## WORK ITEM
Copy the lines below from the line with "Answer by naming" to the line with "The boat is", changing "white boat" to "small boat" and leaving everything else as it is.

** ENTRIES PROVIDED follows **

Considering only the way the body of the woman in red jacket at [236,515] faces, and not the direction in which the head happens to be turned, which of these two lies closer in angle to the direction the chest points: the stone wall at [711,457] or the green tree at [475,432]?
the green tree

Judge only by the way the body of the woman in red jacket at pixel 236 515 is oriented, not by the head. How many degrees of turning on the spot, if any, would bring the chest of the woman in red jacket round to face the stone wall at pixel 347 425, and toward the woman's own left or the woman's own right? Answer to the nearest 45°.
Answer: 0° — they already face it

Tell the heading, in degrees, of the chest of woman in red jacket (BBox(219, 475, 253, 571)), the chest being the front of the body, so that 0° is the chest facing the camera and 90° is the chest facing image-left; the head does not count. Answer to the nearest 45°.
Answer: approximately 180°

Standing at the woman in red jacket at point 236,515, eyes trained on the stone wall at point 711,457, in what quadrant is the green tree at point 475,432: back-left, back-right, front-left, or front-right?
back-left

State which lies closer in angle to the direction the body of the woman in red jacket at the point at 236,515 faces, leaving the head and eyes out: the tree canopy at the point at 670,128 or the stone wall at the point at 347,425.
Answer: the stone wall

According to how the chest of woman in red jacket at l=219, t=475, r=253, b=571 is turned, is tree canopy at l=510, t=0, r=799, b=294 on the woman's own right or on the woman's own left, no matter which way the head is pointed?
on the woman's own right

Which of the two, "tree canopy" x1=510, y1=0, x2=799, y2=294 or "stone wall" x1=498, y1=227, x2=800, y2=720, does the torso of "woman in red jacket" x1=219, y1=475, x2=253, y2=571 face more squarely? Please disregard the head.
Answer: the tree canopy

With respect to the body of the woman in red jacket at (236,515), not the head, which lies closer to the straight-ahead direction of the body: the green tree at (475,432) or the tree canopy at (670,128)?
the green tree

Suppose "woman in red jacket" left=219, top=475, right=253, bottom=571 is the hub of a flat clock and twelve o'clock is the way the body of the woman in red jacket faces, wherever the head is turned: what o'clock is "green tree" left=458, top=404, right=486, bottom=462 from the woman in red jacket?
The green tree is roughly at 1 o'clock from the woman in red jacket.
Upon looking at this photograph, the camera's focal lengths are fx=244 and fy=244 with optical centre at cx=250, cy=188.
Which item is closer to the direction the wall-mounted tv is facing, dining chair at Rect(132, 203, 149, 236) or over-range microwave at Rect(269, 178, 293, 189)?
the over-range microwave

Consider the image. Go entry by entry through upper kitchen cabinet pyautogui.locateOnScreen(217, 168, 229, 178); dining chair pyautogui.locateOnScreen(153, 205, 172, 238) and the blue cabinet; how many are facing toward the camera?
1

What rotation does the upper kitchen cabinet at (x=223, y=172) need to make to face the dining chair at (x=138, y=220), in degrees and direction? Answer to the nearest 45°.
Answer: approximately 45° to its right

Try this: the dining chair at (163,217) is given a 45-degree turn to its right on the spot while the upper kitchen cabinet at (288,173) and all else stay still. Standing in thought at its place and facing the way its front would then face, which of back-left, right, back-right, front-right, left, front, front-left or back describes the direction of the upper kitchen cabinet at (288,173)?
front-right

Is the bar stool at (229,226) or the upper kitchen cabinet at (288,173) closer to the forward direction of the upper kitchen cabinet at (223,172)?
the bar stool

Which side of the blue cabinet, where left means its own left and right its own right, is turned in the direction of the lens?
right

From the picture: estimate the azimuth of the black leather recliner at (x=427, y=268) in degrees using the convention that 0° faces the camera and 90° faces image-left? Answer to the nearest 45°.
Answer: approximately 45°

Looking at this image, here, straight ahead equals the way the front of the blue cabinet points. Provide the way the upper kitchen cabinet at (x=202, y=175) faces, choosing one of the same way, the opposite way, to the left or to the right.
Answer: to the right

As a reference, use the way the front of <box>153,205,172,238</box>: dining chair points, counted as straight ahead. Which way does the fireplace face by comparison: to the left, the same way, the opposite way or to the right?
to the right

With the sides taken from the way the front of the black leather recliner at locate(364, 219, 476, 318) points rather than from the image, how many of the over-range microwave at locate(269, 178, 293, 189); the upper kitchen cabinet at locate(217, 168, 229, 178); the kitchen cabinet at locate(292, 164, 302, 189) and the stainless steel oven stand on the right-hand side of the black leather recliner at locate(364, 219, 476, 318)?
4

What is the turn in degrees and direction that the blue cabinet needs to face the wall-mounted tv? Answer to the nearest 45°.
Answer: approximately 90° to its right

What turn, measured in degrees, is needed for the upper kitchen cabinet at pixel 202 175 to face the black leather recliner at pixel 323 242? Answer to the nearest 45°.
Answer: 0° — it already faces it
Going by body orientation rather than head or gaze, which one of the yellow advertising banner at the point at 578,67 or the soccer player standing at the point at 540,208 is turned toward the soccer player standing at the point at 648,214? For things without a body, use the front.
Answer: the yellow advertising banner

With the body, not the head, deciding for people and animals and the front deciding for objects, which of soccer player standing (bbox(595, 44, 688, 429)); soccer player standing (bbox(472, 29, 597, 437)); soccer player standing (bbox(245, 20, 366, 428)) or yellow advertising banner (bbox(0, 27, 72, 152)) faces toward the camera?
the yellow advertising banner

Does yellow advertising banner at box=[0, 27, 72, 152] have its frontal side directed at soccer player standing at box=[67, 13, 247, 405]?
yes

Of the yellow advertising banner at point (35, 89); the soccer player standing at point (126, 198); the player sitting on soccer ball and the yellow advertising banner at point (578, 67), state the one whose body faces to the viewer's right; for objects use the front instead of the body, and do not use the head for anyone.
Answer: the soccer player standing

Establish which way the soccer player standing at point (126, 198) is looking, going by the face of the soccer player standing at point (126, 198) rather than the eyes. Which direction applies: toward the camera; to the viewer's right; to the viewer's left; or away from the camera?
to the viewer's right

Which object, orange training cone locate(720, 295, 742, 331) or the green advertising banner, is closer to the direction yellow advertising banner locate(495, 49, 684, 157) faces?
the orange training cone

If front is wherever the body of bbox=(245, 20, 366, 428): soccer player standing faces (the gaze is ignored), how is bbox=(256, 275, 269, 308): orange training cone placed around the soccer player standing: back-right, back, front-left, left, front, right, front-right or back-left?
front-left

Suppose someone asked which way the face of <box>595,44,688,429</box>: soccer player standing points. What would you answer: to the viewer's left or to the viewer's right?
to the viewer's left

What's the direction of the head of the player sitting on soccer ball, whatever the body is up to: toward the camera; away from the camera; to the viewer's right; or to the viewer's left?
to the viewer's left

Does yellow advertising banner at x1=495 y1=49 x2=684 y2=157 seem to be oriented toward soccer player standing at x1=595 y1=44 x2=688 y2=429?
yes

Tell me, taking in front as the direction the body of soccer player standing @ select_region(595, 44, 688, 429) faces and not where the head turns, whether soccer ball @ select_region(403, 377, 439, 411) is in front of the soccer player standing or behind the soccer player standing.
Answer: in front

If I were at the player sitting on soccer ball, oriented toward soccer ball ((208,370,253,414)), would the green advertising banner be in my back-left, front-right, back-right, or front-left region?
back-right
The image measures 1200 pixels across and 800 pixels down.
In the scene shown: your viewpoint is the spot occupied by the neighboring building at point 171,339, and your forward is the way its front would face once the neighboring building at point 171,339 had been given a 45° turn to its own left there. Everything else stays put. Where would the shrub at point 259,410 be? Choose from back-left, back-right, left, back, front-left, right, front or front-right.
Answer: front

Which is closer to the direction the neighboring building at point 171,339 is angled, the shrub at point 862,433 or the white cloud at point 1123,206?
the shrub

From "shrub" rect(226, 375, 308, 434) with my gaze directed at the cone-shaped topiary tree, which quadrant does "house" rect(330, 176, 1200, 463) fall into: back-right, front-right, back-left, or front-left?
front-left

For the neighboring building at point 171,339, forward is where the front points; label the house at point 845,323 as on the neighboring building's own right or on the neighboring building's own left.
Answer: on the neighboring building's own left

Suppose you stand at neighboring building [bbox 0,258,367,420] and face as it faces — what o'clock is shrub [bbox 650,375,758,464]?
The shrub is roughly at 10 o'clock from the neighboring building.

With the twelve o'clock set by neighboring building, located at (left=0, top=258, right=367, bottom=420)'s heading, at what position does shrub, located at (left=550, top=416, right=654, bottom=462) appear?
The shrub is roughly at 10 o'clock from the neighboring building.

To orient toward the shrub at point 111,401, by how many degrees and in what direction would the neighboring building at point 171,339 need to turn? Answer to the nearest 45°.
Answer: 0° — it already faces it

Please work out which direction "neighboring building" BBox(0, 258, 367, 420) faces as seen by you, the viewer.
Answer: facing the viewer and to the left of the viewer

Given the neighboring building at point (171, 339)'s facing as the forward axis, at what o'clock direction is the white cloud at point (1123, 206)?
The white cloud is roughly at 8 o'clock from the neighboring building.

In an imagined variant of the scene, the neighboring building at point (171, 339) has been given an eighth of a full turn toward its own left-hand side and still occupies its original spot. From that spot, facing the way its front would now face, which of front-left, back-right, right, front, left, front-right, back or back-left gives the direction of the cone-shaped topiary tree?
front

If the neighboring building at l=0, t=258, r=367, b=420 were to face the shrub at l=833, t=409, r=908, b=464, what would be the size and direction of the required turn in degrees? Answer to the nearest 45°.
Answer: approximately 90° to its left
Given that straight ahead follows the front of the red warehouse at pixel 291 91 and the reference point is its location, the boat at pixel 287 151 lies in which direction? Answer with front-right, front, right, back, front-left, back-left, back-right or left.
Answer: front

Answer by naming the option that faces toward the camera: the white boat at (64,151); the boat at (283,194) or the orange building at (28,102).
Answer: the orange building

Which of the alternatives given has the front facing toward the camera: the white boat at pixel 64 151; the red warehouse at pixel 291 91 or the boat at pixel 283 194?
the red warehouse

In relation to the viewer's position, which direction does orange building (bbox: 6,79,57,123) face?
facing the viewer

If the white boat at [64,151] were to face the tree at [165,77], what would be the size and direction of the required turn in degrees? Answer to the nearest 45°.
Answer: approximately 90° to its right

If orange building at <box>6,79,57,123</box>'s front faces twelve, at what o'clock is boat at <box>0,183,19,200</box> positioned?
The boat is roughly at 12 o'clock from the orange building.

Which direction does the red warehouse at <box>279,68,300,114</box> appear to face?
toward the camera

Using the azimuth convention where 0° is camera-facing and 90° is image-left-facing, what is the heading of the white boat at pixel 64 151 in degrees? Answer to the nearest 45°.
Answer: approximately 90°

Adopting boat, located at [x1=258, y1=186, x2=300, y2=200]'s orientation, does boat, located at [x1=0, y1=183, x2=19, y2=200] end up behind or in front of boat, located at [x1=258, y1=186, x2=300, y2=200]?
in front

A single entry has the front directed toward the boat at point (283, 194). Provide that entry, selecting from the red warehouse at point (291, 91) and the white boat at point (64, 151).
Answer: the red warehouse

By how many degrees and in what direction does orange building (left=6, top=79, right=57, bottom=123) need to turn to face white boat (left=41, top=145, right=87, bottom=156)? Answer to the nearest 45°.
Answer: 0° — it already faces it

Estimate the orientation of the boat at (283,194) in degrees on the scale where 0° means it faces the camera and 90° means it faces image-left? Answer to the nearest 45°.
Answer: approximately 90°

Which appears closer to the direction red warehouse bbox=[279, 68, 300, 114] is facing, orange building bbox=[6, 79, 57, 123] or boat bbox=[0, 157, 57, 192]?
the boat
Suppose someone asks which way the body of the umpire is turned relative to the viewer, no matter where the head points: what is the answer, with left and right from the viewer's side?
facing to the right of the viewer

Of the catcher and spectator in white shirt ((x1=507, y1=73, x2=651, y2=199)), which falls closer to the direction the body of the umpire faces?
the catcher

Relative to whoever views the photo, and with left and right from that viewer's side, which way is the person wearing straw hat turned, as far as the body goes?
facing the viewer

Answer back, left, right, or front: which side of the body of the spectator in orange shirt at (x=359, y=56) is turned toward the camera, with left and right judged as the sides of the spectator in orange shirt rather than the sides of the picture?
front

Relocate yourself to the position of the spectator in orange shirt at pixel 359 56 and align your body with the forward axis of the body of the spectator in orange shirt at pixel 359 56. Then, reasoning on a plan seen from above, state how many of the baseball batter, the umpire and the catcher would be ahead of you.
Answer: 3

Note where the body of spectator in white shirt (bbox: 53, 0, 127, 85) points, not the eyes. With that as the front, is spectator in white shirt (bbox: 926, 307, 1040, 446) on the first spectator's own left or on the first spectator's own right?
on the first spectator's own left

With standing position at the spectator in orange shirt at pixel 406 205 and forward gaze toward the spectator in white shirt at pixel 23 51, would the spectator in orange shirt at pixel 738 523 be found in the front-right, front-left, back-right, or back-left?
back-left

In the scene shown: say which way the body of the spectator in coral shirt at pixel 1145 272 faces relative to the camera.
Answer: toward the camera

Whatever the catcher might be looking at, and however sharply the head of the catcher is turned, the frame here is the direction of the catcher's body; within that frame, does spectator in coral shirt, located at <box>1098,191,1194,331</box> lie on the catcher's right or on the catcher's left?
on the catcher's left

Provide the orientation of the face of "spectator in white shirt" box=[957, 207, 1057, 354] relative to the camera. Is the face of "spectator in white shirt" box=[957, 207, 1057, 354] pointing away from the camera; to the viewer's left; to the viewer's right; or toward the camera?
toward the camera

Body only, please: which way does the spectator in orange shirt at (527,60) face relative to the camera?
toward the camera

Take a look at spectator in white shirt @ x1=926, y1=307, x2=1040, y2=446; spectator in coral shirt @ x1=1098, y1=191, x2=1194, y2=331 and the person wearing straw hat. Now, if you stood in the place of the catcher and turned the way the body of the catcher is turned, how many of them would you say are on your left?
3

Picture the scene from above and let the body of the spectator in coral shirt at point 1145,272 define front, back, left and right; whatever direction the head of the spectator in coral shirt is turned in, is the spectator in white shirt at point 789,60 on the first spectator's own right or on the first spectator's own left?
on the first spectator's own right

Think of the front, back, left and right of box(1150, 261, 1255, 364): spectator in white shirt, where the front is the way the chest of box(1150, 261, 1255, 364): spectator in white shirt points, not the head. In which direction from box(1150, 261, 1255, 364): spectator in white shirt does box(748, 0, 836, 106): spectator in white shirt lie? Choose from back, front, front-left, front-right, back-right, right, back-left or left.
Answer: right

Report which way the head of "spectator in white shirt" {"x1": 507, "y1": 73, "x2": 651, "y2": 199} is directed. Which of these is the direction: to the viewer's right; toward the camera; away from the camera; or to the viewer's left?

** End of ENTRIES PROVIDED **

## YOUR SOLUTION
Answer by naming the option that faces toward the camera: the small boat at (64,151); the boat at (283,194) or the orange building at (28,102).
Answer: the orange building

Which of the alternatives given has the front facing toward the camera: the small boat at pixel 64 151; the red warehouse at pixel 291 91 or the boat at pixel 283 194?
the red warehouse

In relation to the viewer's position, which direction does orange building (bbox: 6,79,57,123) face?
facing the viewer

If the small boat at [64,151] were to face the tree at [165,77], what would be the size and direction of the required turn in degrees? Answer to the nearest 45°.
Answer: approximately 90° to its right

If orange building at <box>6,79,57,123</box>'s front faces twelve, at what o'clock is boat at <box>0,183,19,200</box> positioned?
The boat is roughly at 12 o'clock from the orange building.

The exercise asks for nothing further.